“Water does not resist. Water flows. When you plunge your hand into it, all you feel is a caress. Water is not a solid wall, it does not stop you. But water always goes where it wants to go, and nothing in the end can stand against it...”
Margaret Atwood (The Penelopiad)
I'm at the lake. This morning, as the sun climbs above the horizon, I see that this will be a beautiful, sunny spring day. The lake is calm, trees in half-leaf, birds busily make nests and fuss to see who will find a mate. Martins skim the surface of the water for breakfast. Two houses down the beach, Canadian geese honk at a pair of Labrador retrievers who are madly swimming after them. In short, this is a beautiful place to be. I take in the scene, and know in every cell how very fortunate I am to be sitting on this sunny peninsula, surrounded by water, gazing at such an idyllic scene.
When I am at lake's edge, the tug is strong to enter. The dogs cannot resist, even though the water is still cold. Some ancient part of me recognizes a primal home. Now our bodies carry the water that spawned life.
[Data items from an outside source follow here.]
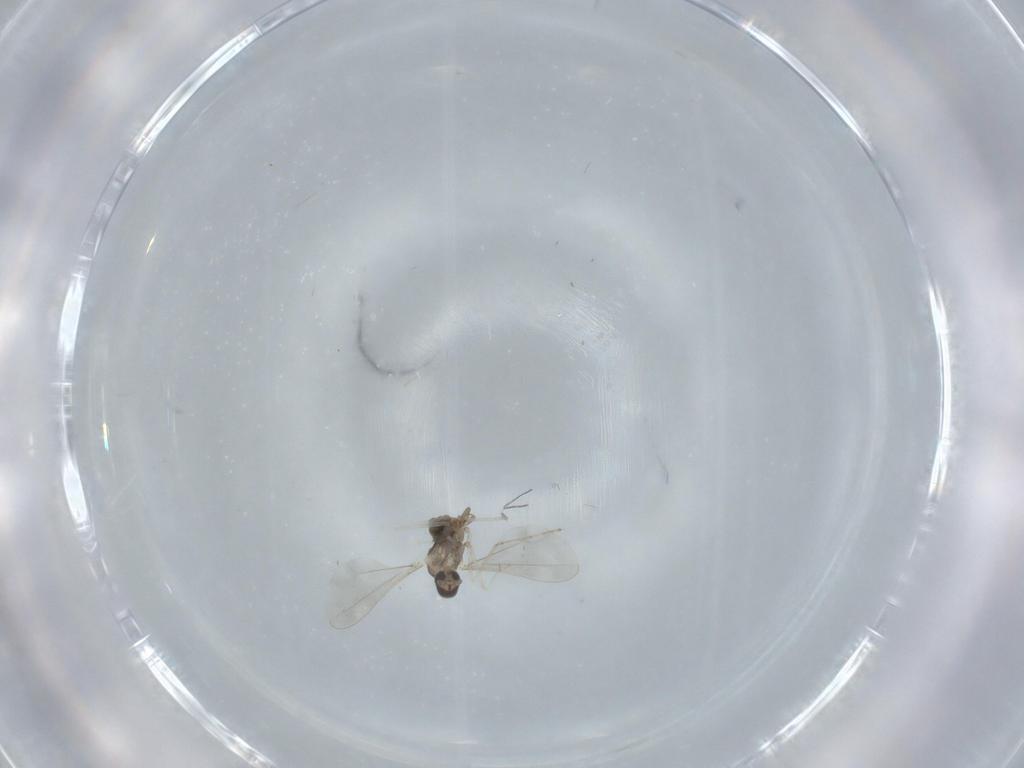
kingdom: Animalia
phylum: Arthropoda
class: Insecta
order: Diptera
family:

More than half our body weight, depending on age and gender, is water—infants, 75-78%; average adults, 50-65%. We are more water than skin and bones.
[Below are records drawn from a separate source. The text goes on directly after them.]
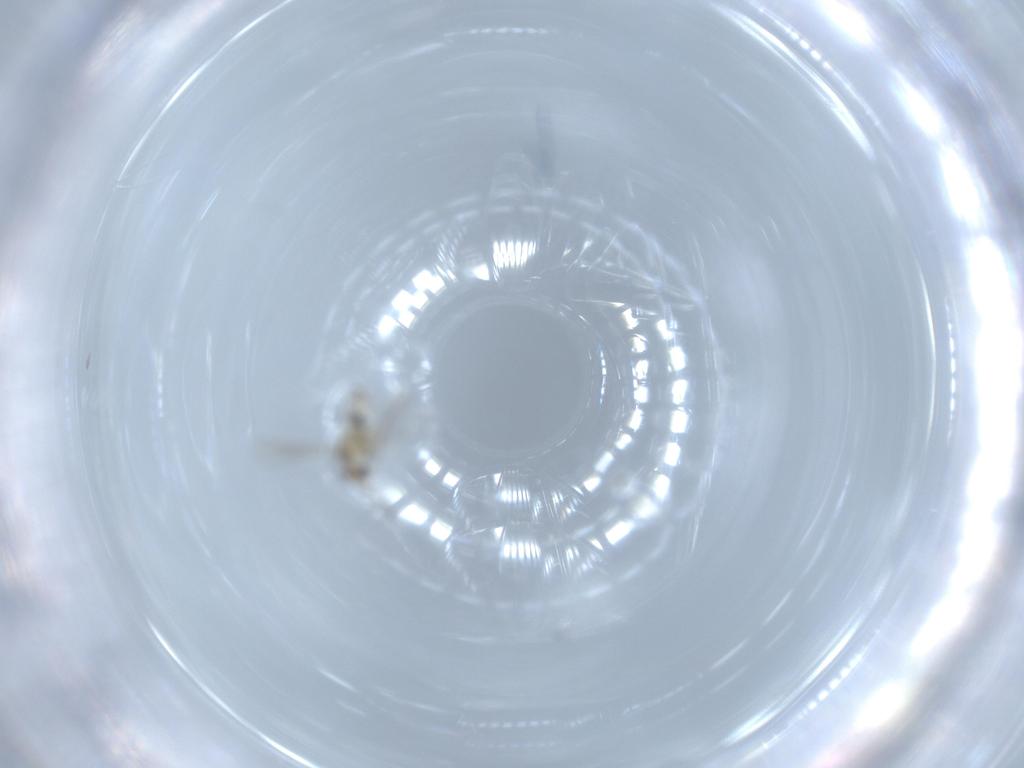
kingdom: Animalia
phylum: Arthropoda
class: Insecta
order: Diptera
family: Cecidomyiidae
Since we are made of it, we would do well to recognize some of the properties of water—how it does not resist, how it allows. It can be contained by great effort, but when it escapes, nothing can stop it. Water goes where it wants to go; it patiently wears away whatever is in its path. If it cannot go through an obstacle, it goes around. Water carved the Grand Canyon, created the ancient formations in Utah, and once upon a time, the Appalachian Mountains were sea floor. Water is one of the most powerful natural forces on Planet Earth. And you...well...you are filled with it. I hope you feel your power today.